In Chapter Two I present the basic physical principles of sound in water and describe the methodology used to categorize opportunistically collected multi-frequency active acoustic data using frequency responses techniques. Frequency response classification methods are usually employed in conjunction with net-tow data, but the logistics of the 2011 AMAPPS survey did not allow for appropriate net-tow data to be collected. Biologically meaningful information can be extracted from acoustic scattering regions by comparing the frequency response curves of acoustic regions to theoretical curves of known scattering models. Using the five frequencies on the EK60 system (18, 38, 70, 120, and 200 kHz), three categories of scatterers were defined: fish-like (with swim bladder), nekton-like (e.g., euphausiids), and plankton-like (e.g., copepods). I also employed a multi-frequency acoustic categorization method using three frequencies (18, 38, and 120 kHz) that has been used in the Gulf of Maine and Georges Bank which is based the presence or absence of volume backscatter above a threshold. This method is more objective than the comparison of frequency response curves because it uses an established backscatter value for the threshold. By removing all data below the threshold, only strong scattering information is retained.

In Chapter Three I analyze the distribution of the categorized acoustic regions of interest during the daytime cross shelf transects. Over all transects, plankton-like acoustic regions of interest were detected most frequently, followed by fish-like acoustic regions and then nekton-like acoustic regions. Plankton-like detections were the only significantly different acoustic detections per kilometer, although nekton-like detections were only slightly not significant. Using the threshold categorization method by Jech and Michaels (2006) provides a more conservative and discrete detection of acoustic scatterers and allows me to retrieve backscatter values along transects in areas that have been categorized. This provides continuous data values that can be integrated at discrete spatial increments for wavelet analysis.
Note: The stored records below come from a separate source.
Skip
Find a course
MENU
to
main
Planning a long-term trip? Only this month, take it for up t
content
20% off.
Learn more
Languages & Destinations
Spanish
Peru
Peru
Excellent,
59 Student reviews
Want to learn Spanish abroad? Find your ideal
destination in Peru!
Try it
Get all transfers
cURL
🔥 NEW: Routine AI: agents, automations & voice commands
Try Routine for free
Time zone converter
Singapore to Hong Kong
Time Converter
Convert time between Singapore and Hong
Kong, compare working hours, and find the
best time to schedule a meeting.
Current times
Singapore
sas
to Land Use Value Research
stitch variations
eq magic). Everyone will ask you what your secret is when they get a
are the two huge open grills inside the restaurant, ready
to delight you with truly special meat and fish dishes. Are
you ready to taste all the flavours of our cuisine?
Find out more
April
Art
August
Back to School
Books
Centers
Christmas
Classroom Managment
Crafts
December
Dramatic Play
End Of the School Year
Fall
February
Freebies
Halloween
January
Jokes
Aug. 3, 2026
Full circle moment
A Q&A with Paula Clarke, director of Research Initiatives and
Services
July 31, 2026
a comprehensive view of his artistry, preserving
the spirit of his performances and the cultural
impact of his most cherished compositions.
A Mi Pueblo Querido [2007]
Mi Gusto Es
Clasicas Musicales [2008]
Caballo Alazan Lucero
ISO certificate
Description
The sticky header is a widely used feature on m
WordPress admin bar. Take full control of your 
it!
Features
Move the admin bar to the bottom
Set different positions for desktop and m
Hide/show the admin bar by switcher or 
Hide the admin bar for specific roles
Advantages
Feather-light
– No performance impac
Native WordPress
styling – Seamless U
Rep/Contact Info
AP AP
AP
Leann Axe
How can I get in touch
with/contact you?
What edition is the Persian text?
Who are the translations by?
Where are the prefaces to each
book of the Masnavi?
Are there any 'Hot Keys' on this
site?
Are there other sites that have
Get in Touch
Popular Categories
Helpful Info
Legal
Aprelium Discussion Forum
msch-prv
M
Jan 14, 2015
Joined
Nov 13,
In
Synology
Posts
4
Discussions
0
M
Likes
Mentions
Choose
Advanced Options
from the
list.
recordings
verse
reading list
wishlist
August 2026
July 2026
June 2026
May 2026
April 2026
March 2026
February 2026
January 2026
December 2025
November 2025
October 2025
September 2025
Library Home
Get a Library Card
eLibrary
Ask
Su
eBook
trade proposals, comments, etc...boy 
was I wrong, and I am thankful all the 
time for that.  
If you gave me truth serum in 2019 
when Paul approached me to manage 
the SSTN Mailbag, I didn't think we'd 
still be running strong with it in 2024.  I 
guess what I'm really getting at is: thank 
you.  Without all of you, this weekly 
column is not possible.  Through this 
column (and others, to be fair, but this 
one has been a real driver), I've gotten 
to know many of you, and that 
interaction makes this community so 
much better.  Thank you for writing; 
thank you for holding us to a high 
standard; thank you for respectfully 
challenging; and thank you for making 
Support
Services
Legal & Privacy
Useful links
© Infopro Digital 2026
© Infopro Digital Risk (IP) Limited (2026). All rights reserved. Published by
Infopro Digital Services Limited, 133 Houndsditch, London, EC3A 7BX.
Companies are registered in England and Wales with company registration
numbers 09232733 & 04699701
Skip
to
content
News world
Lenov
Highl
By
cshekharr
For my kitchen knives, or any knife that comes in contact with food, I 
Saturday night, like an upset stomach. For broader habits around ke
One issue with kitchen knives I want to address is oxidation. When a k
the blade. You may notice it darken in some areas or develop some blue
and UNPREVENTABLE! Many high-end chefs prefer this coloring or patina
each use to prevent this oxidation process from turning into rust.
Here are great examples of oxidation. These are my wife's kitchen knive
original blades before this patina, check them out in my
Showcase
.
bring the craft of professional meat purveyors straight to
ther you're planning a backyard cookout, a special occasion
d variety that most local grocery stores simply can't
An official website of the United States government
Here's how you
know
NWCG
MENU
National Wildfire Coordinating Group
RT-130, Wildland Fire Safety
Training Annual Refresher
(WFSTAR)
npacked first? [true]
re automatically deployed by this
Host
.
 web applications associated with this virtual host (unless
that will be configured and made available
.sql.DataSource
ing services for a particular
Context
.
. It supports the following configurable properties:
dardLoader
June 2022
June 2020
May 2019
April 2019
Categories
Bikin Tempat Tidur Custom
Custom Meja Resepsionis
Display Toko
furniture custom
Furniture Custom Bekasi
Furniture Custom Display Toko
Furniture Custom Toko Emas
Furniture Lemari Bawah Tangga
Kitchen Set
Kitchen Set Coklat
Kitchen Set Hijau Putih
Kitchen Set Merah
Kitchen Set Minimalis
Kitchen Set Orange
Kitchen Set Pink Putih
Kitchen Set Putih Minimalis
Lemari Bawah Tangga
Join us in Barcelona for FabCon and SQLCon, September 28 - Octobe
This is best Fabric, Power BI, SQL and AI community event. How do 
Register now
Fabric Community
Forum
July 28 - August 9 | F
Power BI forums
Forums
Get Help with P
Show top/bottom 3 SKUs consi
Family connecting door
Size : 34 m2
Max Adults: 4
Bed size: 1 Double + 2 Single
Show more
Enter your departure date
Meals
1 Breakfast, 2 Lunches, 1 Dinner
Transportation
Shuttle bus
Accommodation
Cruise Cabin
Wavelet analysis indicates significant spatial scales of interest for fish-like and nekton-like acoustic backscatter range from one to four kilometers and vary among transects.

In Chapter Four I analyze the fine scale distribution of cetaceans in the shelf break system of the Mid-Atlantic Bight using corrected sightings per trackline region, classification trees, multidimensional scaling, and random forest analysis. I describe habitat for common dolphins, Risso’s dolphins and sperm whales. From the distribution of cetacean sightings, patterns of habitat start to emerge: within the shelf break region of the Mid-Atlantic Bight, common dolphins were sighted more prevalently over the shelf while sperm whales were more frequently found in the deep waters offshore and Risso’s dolphins were most prevalent at the shelf break. Multidimensional scaling presents clear environmental separation among common dolphins and Risso’s dolphins and sperm whales. The sperm whale random forest habitat model had the lowest misclassification error (0.30) and the Risso’s dolphin random forest habitat model had the greatest misclassification error (0.37). Shallow water depth (less than 148 meters) was the primary variable selected in the classification model for common dolphin habitat. Distance to surface density fronts and surface temperature fronts were the primary variables selected in the classification models to describe Risso’s dolphin habitat and sperm whale habitat respectively. When mapped back into geographic space, these three cetacean species occupy different fine-scale habitats within the dynamic Mid-Atlantic Bight shelf break system.

In Chapter Five I present a summary of the previous chapters and present potential analytical steps to address ecological questions pertaining the dynamic shelf break region. Taken together, the results of my dissertation demonstrate the use of opportunistically collected data in ecosystem studies; emphasize the need to incorporate middle trophic level data and oceanographic features into cetacean habitat models; and emphasize the importance of developing more mechanistic understanding of dynamic ecosystems.